* _Work instructions_
In the listing below, find the line holding "(218, 348) none" and the line holding "[55,306,382,328] [55,352,1051,369] [55,376,347,393]". Write out those two lines and all lines between, exactly, and nothing more.

* _Dataset records_
╭──

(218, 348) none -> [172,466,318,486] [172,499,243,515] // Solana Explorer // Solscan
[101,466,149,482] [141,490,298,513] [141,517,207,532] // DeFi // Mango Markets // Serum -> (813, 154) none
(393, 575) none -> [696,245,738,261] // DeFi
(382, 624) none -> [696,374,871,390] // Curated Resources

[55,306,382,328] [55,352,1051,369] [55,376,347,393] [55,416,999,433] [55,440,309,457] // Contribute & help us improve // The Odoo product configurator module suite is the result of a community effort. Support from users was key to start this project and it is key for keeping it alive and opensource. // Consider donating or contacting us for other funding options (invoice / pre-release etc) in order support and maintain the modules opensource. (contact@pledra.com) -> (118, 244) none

╰──
╭──

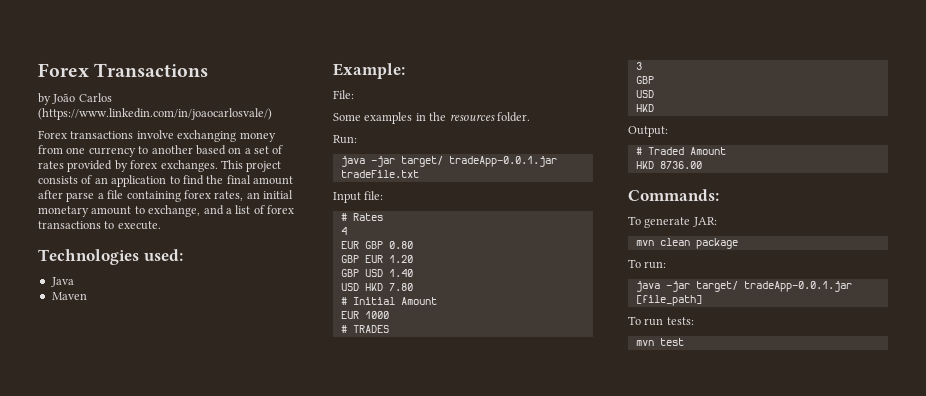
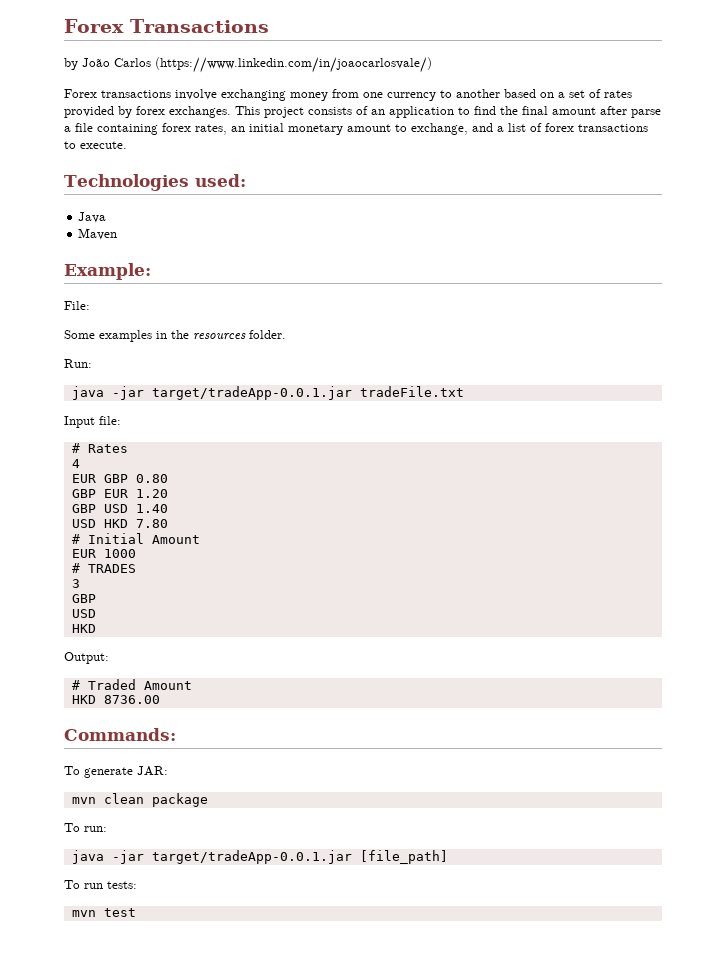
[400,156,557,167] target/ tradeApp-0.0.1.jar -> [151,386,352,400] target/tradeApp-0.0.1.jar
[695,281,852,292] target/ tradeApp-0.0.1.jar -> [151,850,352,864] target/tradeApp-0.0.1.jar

╰──

* _Solution to this task_
(218, 348) none -> [172,466,318,486] [172,499,243,515] // Solana Explorer // Solscan
[101,466,149,482] [141,490,298,513] [141,517,207,532] // DeFi // Mango Markets // Serum -> (813, 154) none
(393, 575) none -> [696,245,738,261] // DeFi
(382, 624) none -> [696,374,871,390] // Curated Resources

[55,306,382,328] [55,352,1051,369] [55,376,347,393] [55,416,999,433] [55,440,309,457] // Contribute & help us improve // The Odoo product configurator module suite is the result of a community effort. Support from users was key to start this project and it is key for keeping it alive and opensource. // Consider donating or contacting us for other funding options (invoice / pre-release etc) in order support and maintain the modules opensource. (contact@pledra.com) -> (118, 244) none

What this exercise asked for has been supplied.